Goal — From the items below, render the stretch that opens with the line containing "collectors: J. Steyermark & M. Rabe" and closes with the line containing "genus: Betula" as a JSON list of strings, one string per line, skipping any blank lines.

Input data —
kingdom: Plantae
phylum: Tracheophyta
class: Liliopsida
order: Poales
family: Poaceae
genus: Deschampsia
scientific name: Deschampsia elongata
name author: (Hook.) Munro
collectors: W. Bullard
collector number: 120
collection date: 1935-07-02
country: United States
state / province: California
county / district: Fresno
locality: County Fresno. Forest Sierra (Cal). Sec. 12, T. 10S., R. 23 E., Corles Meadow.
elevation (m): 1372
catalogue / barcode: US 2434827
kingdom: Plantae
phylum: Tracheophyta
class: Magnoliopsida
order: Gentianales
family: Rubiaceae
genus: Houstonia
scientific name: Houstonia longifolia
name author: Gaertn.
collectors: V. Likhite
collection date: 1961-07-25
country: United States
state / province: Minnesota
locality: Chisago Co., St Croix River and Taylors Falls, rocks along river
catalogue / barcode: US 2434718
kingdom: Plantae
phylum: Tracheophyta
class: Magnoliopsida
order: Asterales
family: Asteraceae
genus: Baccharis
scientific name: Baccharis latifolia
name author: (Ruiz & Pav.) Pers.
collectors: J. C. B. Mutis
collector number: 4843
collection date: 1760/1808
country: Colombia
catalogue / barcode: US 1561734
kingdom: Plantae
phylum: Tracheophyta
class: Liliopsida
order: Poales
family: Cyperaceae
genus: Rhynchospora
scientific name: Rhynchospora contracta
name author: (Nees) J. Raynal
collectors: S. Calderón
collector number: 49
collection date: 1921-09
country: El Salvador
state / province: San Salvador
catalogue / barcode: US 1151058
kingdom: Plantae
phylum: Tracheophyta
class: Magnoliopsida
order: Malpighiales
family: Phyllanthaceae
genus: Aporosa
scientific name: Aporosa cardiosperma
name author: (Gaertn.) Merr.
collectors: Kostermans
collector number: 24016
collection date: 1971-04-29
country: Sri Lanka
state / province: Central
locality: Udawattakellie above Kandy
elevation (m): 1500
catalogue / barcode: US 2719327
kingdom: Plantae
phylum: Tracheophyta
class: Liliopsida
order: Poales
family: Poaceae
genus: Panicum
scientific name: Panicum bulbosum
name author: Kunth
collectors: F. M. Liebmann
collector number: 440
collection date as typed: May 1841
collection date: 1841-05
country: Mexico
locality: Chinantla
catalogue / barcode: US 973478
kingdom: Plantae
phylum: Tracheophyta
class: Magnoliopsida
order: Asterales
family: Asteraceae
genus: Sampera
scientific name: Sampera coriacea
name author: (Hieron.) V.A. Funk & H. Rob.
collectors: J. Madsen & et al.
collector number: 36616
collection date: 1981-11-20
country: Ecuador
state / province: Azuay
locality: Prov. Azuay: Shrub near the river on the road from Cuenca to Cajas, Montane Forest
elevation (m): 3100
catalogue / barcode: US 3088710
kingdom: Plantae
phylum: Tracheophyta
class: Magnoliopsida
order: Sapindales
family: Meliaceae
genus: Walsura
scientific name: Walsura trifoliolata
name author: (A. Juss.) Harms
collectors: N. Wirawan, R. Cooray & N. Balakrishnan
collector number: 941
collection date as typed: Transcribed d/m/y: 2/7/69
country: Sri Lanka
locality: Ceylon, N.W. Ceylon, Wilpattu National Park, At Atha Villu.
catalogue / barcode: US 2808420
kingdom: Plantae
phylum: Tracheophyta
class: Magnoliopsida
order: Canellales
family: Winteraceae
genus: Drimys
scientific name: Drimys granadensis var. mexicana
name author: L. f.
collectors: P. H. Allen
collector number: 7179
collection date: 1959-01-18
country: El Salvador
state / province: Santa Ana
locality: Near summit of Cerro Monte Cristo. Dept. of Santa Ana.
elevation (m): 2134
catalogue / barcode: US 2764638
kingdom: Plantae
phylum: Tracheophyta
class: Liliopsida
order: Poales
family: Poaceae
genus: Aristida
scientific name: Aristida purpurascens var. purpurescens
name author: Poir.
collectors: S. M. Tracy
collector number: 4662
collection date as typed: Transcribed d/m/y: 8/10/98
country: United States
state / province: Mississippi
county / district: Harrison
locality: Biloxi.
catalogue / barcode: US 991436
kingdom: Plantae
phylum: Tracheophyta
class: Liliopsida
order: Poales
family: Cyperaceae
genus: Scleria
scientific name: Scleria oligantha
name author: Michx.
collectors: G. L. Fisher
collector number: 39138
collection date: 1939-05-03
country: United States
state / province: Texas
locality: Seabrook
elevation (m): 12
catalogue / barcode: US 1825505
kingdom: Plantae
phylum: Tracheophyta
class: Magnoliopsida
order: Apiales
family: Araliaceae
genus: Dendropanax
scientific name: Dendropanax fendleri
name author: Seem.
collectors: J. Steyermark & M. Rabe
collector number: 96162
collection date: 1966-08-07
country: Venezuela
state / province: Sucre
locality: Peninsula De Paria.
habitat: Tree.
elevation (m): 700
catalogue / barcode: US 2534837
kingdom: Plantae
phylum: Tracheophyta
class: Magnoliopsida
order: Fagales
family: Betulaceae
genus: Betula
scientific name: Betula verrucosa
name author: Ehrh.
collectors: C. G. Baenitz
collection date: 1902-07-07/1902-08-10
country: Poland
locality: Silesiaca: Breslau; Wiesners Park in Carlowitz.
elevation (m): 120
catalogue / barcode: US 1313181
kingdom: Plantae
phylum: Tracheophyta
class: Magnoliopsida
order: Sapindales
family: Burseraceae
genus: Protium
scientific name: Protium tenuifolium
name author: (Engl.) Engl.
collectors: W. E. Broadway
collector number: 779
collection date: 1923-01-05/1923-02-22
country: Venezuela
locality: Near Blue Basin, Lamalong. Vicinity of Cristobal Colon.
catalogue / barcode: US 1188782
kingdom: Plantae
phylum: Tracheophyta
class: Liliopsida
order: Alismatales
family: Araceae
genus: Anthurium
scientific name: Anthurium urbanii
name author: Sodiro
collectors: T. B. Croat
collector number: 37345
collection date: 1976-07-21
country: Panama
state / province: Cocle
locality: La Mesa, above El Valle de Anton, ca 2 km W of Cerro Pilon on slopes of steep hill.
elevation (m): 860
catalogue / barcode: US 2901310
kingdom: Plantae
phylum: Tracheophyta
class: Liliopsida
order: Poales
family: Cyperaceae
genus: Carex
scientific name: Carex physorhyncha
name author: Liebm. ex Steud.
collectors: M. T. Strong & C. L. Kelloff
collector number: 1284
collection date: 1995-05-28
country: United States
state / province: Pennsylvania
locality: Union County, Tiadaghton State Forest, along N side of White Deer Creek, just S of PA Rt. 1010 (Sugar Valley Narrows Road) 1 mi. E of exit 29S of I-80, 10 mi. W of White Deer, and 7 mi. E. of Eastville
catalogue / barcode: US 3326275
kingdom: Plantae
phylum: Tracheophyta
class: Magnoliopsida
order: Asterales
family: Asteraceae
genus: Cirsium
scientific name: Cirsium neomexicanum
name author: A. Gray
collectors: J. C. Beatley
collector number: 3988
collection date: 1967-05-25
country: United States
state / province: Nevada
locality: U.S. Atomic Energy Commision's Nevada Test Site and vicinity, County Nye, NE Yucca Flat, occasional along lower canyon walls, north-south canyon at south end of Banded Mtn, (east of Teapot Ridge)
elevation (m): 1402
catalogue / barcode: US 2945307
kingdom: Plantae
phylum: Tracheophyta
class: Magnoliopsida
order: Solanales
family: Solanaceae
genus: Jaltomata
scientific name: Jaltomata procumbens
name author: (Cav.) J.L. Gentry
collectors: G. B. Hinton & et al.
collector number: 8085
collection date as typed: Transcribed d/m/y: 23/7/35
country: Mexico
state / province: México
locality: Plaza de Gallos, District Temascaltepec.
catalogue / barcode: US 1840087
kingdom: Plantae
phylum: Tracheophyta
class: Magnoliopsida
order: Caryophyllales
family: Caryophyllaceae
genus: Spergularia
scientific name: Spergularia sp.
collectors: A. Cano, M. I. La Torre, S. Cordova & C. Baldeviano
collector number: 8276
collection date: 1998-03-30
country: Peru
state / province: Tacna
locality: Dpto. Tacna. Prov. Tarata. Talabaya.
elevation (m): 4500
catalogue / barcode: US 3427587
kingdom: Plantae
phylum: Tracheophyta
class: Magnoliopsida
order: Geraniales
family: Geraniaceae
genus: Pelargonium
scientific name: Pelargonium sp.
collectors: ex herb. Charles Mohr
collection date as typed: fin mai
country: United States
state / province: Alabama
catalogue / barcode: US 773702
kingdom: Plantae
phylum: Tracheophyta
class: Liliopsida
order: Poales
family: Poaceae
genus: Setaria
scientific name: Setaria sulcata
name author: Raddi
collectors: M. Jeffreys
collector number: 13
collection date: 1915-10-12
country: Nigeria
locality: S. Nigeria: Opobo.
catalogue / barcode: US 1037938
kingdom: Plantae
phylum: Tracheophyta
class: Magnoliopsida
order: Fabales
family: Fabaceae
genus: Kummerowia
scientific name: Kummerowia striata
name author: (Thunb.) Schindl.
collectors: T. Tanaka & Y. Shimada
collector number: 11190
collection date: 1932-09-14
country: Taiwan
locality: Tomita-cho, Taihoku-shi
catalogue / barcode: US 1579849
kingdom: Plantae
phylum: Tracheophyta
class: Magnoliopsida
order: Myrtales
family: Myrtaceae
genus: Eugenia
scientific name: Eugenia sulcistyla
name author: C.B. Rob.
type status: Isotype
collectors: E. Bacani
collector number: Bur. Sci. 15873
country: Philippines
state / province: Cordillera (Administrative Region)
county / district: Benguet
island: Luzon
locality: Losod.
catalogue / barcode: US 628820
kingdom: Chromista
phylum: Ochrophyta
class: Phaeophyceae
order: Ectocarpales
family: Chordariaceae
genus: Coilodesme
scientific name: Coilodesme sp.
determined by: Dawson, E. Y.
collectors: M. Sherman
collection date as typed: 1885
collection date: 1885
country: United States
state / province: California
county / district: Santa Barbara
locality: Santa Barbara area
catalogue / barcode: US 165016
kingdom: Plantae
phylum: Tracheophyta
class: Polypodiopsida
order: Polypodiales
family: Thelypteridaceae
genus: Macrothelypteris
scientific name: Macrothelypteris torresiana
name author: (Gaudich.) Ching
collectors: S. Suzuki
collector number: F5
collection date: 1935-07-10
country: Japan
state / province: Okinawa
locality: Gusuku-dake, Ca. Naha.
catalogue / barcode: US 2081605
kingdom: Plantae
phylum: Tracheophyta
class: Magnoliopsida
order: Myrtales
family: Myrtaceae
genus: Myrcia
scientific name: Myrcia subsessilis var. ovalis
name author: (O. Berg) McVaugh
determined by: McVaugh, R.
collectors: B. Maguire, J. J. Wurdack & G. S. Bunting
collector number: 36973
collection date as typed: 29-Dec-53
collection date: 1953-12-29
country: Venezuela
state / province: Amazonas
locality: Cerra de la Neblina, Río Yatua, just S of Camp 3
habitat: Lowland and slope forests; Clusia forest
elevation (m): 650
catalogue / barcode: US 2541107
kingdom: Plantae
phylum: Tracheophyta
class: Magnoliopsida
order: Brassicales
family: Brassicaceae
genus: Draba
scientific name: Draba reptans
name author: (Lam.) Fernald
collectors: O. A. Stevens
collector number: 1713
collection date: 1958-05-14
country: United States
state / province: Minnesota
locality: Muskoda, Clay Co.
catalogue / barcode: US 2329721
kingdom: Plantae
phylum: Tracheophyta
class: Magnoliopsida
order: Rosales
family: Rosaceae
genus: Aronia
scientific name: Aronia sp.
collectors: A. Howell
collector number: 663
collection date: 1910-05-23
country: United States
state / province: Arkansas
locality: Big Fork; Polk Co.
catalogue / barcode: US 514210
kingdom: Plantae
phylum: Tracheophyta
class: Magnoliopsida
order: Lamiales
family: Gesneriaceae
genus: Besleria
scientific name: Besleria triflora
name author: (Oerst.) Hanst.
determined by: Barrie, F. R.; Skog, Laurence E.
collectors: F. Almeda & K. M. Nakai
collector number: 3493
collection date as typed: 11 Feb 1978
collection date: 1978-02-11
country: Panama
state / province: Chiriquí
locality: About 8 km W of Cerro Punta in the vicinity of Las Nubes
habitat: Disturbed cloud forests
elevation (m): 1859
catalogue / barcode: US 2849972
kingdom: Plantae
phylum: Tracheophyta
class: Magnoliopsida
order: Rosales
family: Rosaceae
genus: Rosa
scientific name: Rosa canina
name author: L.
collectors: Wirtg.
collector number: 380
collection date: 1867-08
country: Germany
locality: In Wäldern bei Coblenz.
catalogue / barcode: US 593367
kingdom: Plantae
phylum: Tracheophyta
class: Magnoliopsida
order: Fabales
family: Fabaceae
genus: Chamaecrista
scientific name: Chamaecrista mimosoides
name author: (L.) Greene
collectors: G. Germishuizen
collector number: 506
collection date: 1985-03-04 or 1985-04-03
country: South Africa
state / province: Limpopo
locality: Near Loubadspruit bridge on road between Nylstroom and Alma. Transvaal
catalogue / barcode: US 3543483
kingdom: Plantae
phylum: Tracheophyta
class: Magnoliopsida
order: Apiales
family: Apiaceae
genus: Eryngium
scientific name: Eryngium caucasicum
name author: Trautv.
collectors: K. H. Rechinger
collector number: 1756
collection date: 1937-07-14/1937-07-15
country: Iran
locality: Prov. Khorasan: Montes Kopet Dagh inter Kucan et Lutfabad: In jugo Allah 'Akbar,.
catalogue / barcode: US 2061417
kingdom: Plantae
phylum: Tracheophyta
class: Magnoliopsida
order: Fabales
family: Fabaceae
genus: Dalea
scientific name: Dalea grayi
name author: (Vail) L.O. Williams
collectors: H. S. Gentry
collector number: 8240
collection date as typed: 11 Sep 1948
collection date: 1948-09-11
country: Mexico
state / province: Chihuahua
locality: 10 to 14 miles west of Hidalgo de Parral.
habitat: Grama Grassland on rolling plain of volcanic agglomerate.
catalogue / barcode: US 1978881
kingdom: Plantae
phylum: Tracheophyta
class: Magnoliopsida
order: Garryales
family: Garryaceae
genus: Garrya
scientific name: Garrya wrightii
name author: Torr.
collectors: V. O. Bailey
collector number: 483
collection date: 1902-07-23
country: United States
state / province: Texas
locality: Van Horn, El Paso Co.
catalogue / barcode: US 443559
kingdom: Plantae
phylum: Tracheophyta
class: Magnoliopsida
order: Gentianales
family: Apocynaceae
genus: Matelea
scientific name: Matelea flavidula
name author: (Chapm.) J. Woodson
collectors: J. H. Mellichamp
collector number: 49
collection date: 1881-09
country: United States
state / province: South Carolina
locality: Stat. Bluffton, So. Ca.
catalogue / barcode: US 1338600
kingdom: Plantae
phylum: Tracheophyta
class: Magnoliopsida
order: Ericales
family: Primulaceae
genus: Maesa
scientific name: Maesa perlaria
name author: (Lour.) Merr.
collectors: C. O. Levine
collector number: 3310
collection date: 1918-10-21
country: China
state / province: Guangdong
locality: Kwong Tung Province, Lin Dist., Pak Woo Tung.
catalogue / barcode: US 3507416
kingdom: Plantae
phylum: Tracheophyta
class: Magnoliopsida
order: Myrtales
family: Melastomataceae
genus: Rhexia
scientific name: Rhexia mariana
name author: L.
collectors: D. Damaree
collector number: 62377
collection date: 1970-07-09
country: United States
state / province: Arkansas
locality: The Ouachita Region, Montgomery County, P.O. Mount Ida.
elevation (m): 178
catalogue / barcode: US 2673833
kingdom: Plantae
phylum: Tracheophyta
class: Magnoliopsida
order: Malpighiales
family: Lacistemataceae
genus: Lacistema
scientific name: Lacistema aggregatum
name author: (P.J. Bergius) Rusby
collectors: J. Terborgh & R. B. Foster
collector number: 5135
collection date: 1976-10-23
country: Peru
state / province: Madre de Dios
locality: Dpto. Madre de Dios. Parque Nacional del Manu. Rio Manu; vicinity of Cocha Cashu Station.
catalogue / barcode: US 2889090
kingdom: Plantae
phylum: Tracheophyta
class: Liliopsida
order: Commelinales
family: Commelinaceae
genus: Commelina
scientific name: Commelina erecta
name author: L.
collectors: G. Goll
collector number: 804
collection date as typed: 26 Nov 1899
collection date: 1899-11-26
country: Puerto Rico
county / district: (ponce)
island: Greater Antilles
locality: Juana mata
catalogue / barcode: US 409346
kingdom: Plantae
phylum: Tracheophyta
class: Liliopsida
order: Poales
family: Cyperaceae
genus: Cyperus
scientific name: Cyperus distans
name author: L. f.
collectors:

Answer to the exercise —
[
  "collectors: J. Steyermark & M. Rabe",
  "collector number: 96162",
  "collection date: 1966-08-07",
  "country: Venezuela",
  "state / province: Sucre",
  "locality: Peninsula De Paria.",
  "habitat: Tree.",
  "elevation (m): 700",
  "catalogue / barcode: US 2534837",
  "kingdom: Plantae",
  "phylum: Tracheophyta",
  "class: Magnoliopsida",
  "order: Fagales",
  "family: Betulaceae",
  "genus: Betula"
]